Content starts
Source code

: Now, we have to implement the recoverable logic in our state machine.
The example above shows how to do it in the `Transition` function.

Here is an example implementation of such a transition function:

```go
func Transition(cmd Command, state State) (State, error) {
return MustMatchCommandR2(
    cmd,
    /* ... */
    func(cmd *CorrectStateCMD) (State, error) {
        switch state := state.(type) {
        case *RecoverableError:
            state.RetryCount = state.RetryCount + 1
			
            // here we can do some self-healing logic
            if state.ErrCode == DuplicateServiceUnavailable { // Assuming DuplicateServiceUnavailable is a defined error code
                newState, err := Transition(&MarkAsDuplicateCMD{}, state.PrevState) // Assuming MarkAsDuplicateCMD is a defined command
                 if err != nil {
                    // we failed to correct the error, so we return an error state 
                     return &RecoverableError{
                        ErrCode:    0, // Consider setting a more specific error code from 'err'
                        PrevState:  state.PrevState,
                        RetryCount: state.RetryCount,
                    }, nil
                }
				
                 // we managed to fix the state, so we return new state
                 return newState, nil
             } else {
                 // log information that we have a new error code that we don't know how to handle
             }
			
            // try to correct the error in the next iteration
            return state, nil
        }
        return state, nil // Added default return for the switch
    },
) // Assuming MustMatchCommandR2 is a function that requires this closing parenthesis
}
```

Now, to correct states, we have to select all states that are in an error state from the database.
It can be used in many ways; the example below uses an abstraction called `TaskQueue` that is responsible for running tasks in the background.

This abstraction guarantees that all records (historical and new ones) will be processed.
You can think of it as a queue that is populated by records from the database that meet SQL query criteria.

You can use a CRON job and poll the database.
Content ends
**ACTION ITEM**.
Reproduce all of the data. Leave every line unchanged.

**PROBLEM SOLUTION**.
Source code

: Now, we have to implement the recoverable logic in our state machine.
The example above shows how to do it in the `Transition` function.

Here is an example implementation of such a transition function:

```go
func Transition(cmd Command, state State) (State, error) {
return MustMatchCommandR2(
    cmd,
    /* ... */
    func(cmd *CorrectStateCMD) (State, error) {
        switch state := state.(type) {
        case *RecoverableError:
            state.RetryCount = state.RetryCount + 1
			
            // here we can do some self-healing logic
            if state.ErrCode == DuplicateServiceUnavailable { // Assuming DuplicateServiceUnavailable is a defined error code
                newState, err := Transition(&MarkAsDuplicateCMD{}, state.PrevState) // Assuming MarkAsDuplicateCMD is a defined command
                 if err != nil {
                    // we failed to correct the error, so we return an error state 
                     return &RecoverableError{
                        ErrCode:    0, // Consider setting a more specific error code from 'err'
                        PrevState:  state.PrevState,
                        RetryCount: state.RetryCount,
                    }, nil
                }
				
                 // we managed to fix the state, so we return new state
                 return newState, nil
             } else {
                 // log information that we have a new error code that we don't know how to handle
             }
			
            // try to correct the error in the next iteration
            return state, nil
        }
        return state, nil // Added default return for the switch
    },
) // Assuming MustMatchCommandR2 is a function that requires this closing parenthesis
}
```

Now, to correct states, we have to select all states that are in an error state from the database.
It can be used in many ways; the example below uses an abstraction called `TaskQueue` that is responsible for running tasks in the background.

This abstraction guarantees that all records (historical and new ones) will be processed.
You can think of it as a queue that is populated by records from the database that meet SQL query criteria.

You can use a CRON job and poll the database.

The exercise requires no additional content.